------ Text segment
= 2004 Blackburn with Darwen Borough Council election =

2004 UK local government election

Results of the 2004 Blackburn with Darwen Borough Council election

Elections to Blackburn with Darwen Borough Council in June 2004 heralded a shock result as Labour council leader Sir Bill Taylor lost his seat to Liberal Democrat Zamir Khan. "This morning as I was shaving I thought I could get beat and that is what happened", commented Taylor after the result. "I canvassed more for this election than for any other. I spoke to more than a thousand people on their doorsteps and was not given any suggestion there were any difficulties." Liberal Democrat leader Paul Browne blamed the defeat on dissatisfaction with British foreign policy, particularly in areas with high numbers of Muslim voters: "Sir Bill has gone because of what has happened in Iraq. Simple." Only 63 of the 64 seats on the council were filled as the Earcroft ward by-election took place a month after due to the death of Mayor Mike Barratt. Yusuf Sidat was elected as an independent in Queen's Park Ward.
------------
------ Data listing
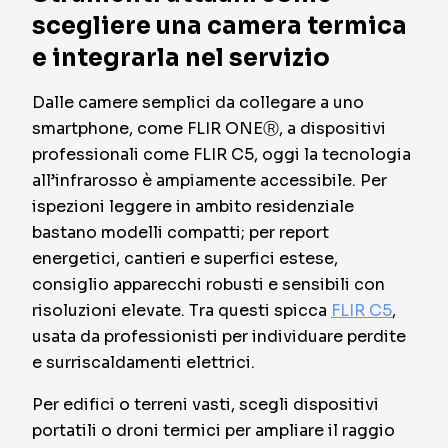
scegliere una camera termica
e integrarla nel servizio
Dalle camere semplici da collegare a uno
smartphone, come FLIR ONEⓇ, a dispositivi
professionali come FLIR C5, oggi la tecnologia
all’infrarosso è ampiamente accessibile. Per
ispezioni leggere in ambito residenziale
bastano modelli compatti; per report
energetici, cantieri e superfici estese,
consiglio apparecchi robusti e sensibili con
risoluzioni elevate. Tra questi spicca
FLIR C5
,
usata da professionisti per individuare perdite
e surriscaldamenti elettrici.
Per edifici o terreni vasti, scegli dispositivi
portatili o droni termici per ampliare il raggio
------------
▸ Work request
Please list every person named in the 2004 Blackburn with Darwen council election text above.

▸ Answer area
Sir Bill Taylor
Zamir Khan
Paul Browne
Mike Barratt
Yusuf Sidat